A{0.00, 0.10} =0.0908

A{0.10, 0.20} =0.0640

A{0.20, 0.30} =0.0403

A{0.30, 0.40} =0.0292

A{0.40, 0.50} =0.0231

A{0.50, 0.60} =0.0176

A{0.60, 0.70} =0.0144

A{0.70, 0.80} =0.0118

A{0.80, 0.90} =0.0083

A{0.90, 1.00} =0.0026

The total area under the curve is:

A{0.00, 1.00}

=0.0908 + 0.0640 + 0.0403 + 0.0292 + 0.0231 + 0.0176 + 0.0144 + 0.0118 + 0.0083 + 0.0026

=0.3020

This is almost identical with the exact answer (0.3016). We conclude that Simpson's formula gives us more than sufficient accuracy for computing the area under a curve.

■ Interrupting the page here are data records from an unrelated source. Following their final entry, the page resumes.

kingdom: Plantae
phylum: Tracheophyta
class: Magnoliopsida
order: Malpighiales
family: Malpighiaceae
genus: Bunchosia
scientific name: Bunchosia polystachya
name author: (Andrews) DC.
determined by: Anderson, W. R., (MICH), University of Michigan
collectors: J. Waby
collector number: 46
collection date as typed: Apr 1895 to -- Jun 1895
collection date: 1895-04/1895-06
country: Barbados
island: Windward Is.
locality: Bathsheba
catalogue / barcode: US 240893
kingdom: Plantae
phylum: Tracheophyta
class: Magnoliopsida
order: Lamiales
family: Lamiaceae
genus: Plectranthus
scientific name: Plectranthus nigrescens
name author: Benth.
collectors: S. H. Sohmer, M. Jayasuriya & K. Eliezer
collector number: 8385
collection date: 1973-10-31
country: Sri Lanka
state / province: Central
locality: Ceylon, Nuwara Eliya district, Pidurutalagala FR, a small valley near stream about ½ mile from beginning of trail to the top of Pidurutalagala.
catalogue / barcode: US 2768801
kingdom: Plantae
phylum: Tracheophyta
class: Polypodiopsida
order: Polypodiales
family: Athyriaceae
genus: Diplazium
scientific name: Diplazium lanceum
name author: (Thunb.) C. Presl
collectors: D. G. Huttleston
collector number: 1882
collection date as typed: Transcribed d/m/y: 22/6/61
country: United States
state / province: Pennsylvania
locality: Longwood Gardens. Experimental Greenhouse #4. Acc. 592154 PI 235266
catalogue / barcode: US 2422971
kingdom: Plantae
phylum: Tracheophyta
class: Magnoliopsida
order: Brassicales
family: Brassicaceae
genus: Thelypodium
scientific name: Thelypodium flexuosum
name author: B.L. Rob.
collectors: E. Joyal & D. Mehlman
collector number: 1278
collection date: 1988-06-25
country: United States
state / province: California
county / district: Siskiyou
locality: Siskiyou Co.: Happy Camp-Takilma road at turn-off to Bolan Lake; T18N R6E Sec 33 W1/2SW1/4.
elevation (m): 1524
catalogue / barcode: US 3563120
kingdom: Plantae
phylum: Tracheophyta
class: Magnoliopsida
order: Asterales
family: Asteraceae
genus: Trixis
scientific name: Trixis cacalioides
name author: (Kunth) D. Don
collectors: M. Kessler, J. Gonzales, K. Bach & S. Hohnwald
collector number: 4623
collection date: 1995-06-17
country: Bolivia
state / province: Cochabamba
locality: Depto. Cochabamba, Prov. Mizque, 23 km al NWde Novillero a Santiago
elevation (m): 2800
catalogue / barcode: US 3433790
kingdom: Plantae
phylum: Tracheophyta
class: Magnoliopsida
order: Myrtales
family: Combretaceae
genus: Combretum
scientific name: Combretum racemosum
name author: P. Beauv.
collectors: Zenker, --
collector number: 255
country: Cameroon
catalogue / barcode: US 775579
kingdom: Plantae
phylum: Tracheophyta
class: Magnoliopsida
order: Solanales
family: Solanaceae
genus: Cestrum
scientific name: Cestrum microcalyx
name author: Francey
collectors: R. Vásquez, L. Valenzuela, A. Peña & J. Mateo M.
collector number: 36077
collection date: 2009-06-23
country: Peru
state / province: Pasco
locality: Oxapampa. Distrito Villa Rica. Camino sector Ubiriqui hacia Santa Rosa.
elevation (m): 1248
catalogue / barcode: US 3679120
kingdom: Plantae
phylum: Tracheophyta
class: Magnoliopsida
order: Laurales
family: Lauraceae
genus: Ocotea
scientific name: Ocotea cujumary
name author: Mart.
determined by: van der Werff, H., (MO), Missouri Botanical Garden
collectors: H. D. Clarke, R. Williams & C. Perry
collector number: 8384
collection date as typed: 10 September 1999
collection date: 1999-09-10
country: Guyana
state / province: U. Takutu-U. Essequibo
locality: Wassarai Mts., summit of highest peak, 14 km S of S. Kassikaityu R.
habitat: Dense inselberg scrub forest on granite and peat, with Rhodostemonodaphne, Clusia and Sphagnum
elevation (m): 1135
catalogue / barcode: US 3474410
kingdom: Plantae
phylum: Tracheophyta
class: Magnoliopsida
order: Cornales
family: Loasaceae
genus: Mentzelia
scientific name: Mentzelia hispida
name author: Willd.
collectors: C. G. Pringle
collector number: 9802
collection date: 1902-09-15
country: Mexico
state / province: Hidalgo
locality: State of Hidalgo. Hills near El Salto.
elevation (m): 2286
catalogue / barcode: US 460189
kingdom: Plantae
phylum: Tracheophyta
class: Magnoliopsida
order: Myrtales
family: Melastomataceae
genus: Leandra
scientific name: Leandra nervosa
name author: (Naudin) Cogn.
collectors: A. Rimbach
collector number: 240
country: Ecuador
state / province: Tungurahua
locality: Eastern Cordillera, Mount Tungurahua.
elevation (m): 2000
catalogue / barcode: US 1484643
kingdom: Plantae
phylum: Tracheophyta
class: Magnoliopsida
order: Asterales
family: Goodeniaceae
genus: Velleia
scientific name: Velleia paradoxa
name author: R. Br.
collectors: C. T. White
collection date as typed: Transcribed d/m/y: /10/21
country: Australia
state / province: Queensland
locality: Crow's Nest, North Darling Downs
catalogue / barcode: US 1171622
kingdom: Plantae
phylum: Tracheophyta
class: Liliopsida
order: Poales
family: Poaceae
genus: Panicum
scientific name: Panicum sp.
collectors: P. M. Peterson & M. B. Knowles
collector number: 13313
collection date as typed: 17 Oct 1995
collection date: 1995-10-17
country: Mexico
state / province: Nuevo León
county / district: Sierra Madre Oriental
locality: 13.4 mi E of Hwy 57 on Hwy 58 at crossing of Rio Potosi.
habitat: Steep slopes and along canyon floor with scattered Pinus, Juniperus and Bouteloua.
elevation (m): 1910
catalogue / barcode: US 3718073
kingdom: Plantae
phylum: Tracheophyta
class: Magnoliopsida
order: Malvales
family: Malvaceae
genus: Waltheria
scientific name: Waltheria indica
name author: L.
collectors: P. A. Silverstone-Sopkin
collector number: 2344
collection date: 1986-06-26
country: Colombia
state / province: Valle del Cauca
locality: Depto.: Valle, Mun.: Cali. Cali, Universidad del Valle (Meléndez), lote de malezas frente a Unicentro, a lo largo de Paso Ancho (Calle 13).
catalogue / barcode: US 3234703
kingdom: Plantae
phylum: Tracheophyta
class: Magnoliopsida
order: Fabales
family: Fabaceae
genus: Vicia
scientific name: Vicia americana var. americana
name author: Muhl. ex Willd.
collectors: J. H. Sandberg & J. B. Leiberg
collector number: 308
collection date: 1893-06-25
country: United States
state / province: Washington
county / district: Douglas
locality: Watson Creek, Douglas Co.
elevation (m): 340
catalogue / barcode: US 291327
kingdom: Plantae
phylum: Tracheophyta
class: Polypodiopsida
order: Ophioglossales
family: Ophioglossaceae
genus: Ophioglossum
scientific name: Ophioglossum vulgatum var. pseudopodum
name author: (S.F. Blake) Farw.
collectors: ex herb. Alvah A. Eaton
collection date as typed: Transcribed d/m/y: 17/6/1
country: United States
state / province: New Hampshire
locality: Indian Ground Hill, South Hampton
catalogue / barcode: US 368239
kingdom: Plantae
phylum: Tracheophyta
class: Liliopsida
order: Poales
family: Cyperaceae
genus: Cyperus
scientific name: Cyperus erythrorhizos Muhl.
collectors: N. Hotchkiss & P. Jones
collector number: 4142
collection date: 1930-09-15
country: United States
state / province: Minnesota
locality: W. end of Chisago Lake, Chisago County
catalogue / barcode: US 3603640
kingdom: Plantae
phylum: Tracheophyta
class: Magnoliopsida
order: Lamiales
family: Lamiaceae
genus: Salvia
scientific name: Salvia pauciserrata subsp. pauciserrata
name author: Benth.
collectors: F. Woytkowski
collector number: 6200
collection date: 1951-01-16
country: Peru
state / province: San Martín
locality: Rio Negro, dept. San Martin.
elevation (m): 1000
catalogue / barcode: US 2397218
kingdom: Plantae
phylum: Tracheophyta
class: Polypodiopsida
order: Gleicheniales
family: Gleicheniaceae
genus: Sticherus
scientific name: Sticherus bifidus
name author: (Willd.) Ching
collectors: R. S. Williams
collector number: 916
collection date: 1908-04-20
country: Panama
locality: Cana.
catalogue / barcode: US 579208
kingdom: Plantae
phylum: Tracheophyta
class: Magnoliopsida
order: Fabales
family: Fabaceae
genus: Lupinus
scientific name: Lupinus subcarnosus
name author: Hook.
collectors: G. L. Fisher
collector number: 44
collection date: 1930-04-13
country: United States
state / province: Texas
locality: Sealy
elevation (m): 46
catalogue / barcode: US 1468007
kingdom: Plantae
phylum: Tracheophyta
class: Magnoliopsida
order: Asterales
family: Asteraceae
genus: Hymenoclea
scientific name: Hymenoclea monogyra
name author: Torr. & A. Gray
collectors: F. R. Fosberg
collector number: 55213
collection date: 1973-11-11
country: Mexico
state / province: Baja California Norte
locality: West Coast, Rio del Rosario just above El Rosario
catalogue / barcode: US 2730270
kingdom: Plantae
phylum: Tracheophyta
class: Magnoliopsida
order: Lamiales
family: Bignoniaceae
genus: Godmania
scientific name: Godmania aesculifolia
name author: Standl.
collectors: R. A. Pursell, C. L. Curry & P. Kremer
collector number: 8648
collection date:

Then, finally, we'll find the area under the curve between 0 and top 19% of flops, which we have used as an example. We compute this number using the following division of the interval {0.10, 0.19} into sub-intervals:

{0, 0.10}, {0.10, 0.19}

x =0.000 y =1.000

x =0.050 y =0.900

x =0.100 y =0.845

x =0.145 y =0.640

x =0.19 y =0.500

And Simpson's formula gives us:

A{0.00, 0.10} =0.0908

A{0.10, 0.19} =0.0586

The total area between 0 and top 19% of flops is therefore:

A{0, 0.19}

=0.0908 + 0.0586

=0.149

This is the total equity that KKxx has on it's top 19% of flops against AAxx. The

*average*equity on these flops is found by simply dividing the total equity found on these flops on the length of the interval (which is 19% - 0% =0.19 - 0 =0.19):

Average equity

=0.149/0.19

=0.784

=78.4%

We now have the necessary mathematical tools to compute average equity on top x% of flops for one hand/range against another hand/range, and we will use these tools in future work.